PBF1 plus systematic targeting and subsidization of health services for the ultra-poor (PBF2) Used the same health service purchasing model as PBF1, but had specific equity measures meant to ease access to and utilization of maternal healthcare services among the ultra-poor living in the catchment areas of the participating health facilities with the following components: (a) a systematic targeting of the ultra-poor to identify a maximum of poorest 20% of the population; (b) providing the identified ultra-poor with proof of status so they could access health services at no cost at the point of use; and (c) higher purchase unit prices than in PBF1 for health services delivered to the targeted ultra-poor (ie, as compensation for the lost revenues due to free health services provided to the ultra-poor at the point of use). The adjusted higher unit prices were only for services where user fees existed, such as tetanus toxoid vaccine, delivery and family planning services among others, while for services already provided free of charge at point of use, such as HIV and tuberculosis testing and treatment among others, the same unit prices as in standard PBF were used. The additional payments were removed in June 2016 after the introduction of the national free healthcare policy.

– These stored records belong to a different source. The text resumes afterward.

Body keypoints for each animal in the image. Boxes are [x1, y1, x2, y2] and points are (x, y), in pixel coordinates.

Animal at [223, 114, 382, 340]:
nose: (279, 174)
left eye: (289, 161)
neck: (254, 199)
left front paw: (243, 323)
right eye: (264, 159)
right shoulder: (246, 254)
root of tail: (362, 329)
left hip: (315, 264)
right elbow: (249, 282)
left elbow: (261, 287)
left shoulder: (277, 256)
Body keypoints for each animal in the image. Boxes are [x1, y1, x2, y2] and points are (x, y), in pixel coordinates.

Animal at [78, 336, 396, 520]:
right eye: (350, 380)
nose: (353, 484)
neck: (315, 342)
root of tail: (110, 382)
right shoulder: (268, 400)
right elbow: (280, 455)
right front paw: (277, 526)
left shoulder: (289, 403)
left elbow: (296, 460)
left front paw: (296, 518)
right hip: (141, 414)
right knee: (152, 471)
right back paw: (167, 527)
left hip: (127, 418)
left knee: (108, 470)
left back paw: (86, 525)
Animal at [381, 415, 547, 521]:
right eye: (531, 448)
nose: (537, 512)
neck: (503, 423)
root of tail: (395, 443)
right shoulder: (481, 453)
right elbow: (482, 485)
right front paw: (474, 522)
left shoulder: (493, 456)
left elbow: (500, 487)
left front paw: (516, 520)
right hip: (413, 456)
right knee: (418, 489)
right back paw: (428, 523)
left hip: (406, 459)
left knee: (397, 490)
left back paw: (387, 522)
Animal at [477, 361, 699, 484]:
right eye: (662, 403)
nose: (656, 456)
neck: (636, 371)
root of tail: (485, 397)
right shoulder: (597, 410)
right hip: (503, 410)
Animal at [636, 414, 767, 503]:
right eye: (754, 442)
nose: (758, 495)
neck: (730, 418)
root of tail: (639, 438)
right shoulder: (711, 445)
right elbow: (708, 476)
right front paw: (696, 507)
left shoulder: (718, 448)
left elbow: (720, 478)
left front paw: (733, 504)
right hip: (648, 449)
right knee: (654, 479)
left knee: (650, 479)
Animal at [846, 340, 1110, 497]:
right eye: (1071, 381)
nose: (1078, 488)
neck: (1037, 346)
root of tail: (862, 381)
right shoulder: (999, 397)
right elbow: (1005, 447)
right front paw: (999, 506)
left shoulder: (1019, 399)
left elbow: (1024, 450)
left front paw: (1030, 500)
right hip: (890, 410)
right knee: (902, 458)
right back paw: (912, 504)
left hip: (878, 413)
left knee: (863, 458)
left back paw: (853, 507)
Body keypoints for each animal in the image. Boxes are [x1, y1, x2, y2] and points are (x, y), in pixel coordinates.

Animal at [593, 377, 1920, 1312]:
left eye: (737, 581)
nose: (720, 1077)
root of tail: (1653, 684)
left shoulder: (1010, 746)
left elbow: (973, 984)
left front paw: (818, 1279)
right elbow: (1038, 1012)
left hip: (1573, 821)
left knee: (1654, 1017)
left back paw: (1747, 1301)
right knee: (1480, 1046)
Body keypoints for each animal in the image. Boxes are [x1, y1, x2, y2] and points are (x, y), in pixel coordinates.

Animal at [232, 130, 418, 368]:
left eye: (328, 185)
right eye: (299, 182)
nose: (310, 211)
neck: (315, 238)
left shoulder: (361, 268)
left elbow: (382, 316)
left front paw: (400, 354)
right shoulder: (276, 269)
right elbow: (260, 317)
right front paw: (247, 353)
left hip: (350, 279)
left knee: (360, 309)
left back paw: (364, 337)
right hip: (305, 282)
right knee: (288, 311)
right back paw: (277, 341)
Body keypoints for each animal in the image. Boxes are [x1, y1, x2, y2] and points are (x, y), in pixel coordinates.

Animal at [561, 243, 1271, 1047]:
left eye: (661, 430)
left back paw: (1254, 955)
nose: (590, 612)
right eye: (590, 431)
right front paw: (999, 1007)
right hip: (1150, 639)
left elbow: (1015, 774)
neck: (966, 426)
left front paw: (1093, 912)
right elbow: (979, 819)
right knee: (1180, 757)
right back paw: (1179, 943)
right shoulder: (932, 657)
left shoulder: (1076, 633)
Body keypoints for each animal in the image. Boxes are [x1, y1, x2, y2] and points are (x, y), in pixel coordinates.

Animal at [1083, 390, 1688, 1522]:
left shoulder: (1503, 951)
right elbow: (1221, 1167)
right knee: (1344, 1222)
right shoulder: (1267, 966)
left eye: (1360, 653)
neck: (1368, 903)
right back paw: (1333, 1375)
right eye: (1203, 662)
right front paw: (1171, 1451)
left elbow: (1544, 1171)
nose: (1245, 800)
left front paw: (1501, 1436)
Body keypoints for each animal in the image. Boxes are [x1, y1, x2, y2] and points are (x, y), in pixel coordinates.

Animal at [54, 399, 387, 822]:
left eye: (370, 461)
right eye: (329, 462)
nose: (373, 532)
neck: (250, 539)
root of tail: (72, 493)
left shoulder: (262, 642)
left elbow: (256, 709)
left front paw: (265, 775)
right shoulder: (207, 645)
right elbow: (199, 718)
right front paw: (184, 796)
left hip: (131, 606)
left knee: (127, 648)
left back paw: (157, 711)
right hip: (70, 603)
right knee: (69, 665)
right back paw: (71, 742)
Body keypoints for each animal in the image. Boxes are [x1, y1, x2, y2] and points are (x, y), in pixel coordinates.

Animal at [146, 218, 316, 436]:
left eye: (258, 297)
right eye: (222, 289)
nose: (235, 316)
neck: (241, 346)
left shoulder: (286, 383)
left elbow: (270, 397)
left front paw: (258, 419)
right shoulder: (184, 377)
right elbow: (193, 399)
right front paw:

PBF2 combined with higher incentive purchase price to provide health services to the ultra-poor (PBF3) Used the same purchasing arrangement as PBF1 and PBF2 and also involved the same targeting mechanisms and equity measures for the ultra-poor as in PBF2. The main difference was in the unit prices, whereby services provided to the ultra-poor were reimbursed at a higher unit price than in PBF2—at around 150% of the PBF2 unit prices. The higher unit prices were meant to compensate for the lost revenue from user fees, and also to offer health workers an additional incentive to motivate them to attract or reach out to the ultra-poor. This applied only to services where user fees were still charged at the point of use. These additional payment were removed in June 2016 after the introduction of the national free healthcare policy.
PBF1 plus community-based health insurance, combined with targeting and subsidization of health services for the ultra-poor (PBF4) Involved implementation of PBF1 alongside CBHI whereby an annual insurance premium of 3900 F CFA (US$7) per individual was offered for the whole population using the same targeting mechanism as in PBF2 and PBF3. CBHI insurance premiums for the ultra-poor was fully paid for by the PBF program and payments to health facilities were made by both the CBHI scheme as a replacement for user fees and by the PBF program, using a case-based payment system as in PBF1.

Abbreviations: PBF, performance-based financing; CBHI, Community-based health insurance.